-- PROBLEM REQUIREMENTS --
Set down each line of the data exactly, but not the pictures.

==== SOURCE RECORDS

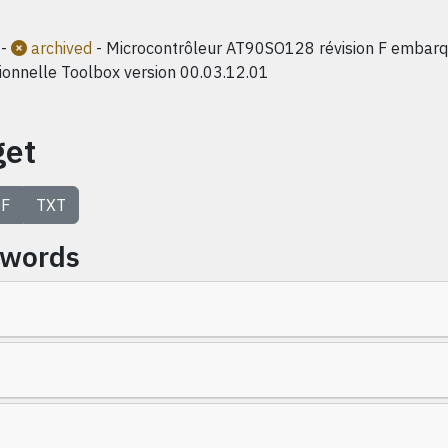
-
archived
- Microcontrôleur AT90SO128 révision F embarqu
ionnelle Toolbox version 00.03.12.01
get
F
TXT
ywords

========

-- EXERCISE SOLUTION --
-
archived
- Microcontrôleur AT90SO128 révision F embarqu
ionnelle Toolbox version 00.03.12.01
get
F
TXT
ywords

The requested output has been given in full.